Exercise Brings Big Brain Benefits
Exercise can help keep you mentally and physically fit as you age.
Exercise isn’t just about physical fitness. According to a growing body of research, exercise also has an impact on brain chemistry and brain function, spelling big benefits for individuals looking to keep both brain and body healthy as they age. Here are the top 3 brain benefits associated with healthy exercise.
Excessive stress can be very harmful for just about every system in the body, and is one of the top causes of rapid aging. The good news is that exercise can not only help you feel more relaxed, but also help repair stress-related damage on a cellular level so you look younger too. In a study from the University of California San Francisco that compared signs of cellular aging in stressed-out individuals, researchers found that after just 3 days, individuals who exercised showed fewer signs of cellular aging compared to those who did not. They also found that the exercise was changing blood flow in the brain areas associated with ruminating on stressful thoughts, further helping to break the cycle of stress and cellular damage.

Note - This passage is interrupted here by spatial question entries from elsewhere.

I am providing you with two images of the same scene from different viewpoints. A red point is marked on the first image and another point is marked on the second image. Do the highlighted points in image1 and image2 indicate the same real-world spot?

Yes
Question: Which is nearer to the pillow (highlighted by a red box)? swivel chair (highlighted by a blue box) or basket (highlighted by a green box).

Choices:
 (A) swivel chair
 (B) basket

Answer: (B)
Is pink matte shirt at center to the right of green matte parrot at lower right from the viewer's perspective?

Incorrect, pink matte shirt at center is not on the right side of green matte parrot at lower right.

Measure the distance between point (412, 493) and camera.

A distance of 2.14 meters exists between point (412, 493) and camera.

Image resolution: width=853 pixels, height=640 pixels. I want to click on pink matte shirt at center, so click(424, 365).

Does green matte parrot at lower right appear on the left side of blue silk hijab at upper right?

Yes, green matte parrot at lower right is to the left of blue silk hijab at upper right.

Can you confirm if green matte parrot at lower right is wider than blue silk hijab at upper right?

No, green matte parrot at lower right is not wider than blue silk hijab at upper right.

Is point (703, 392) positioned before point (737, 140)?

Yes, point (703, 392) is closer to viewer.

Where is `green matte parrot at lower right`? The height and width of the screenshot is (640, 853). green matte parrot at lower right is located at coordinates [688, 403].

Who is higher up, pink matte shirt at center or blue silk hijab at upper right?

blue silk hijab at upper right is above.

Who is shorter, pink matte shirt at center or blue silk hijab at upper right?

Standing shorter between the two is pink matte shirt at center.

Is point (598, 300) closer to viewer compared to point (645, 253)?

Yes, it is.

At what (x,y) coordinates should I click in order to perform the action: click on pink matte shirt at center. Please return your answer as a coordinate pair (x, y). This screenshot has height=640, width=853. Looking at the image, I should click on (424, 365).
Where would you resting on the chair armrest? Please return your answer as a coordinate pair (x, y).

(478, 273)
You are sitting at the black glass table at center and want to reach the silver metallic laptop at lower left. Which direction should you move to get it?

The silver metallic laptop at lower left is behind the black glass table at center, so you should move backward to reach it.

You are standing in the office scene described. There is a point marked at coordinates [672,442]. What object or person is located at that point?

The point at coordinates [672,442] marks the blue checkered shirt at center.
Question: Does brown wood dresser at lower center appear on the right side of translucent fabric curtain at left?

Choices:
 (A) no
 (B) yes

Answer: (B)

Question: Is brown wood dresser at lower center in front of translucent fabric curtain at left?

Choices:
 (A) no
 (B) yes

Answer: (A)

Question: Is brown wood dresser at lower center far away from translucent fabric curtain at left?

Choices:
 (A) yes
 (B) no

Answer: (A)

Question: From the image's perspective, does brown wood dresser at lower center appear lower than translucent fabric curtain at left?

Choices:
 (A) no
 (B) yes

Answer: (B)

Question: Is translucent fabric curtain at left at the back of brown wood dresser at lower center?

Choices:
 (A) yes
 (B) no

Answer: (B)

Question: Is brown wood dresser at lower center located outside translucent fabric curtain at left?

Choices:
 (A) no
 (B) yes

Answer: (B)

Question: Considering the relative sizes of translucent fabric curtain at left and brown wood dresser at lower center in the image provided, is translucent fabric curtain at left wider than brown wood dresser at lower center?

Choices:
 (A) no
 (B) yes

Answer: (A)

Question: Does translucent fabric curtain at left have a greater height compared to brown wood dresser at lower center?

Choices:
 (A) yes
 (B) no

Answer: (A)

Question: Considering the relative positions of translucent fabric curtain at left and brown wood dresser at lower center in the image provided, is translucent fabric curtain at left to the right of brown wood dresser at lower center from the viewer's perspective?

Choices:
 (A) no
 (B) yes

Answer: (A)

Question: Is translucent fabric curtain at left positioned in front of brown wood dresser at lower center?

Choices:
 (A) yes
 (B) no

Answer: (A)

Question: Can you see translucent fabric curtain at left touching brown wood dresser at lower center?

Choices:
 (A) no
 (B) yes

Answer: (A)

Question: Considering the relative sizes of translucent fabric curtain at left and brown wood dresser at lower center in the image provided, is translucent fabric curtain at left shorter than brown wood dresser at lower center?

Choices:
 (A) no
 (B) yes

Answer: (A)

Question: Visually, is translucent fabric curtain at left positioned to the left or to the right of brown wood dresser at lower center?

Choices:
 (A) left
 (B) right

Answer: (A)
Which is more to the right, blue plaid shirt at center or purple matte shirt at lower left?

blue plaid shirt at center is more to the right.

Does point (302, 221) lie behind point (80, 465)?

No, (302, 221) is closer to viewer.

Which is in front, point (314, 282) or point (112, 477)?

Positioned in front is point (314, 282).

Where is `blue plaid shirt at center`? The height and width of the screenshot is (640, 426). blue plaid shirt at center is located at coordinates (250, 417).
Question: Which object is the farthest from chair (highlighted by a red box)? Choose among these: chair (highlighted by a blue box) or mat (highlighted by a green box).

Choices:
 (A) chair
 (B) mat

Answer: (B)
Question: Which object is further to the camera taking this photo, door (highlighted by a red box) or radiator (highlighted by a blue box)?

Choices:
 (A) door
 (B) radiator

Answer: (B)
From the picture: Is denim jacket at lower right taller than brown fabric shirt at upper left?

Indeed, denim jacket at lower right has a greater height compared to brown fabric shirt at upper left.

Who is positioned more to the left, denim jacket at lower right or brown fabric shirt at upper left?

Exercise can also improve mood, not only by releasing soothing chemicals like dopamine and serotonin, but also by serving an antidepressant. In fact, research suggests that exercising vigorously 3 times per week is nearly as effective in fighting depression as an antidepressant medication. Experts suspect this is because exercise stimulates the growth of neurons in brain regions damaged by depression, and also boosts the production of brain molecules that help improve connections between nerve cells.
Improved Memory & Cognitive Function
Exercising regularly helps boost the size of the hippocampus, which is the part of the brain associated with both memory and learning. According to the Alzheimer’s Research Center, this is very important news for individuals suffering from age-related memory decline. The hippocampus is the among the first brain region to display damage in an Alzheimer’s patient, and by protecting this part of the brain symptoms of Alzheimer’s may be staved off. One Dutch study found that among men who were genetically predisposed to Alzheimer’s, those who did not exercise were 4 times more likely to develop the disease than those who worked out on a regular basis. Research has also shown that exercise increases the amount of growth factors, or brain chemicals that help forge new connections between brain cells, to further improve memory and learning. For this brain benefit, exercise that requires coordination and mental effort such as tennis or dance is more beneficial than straight cardio.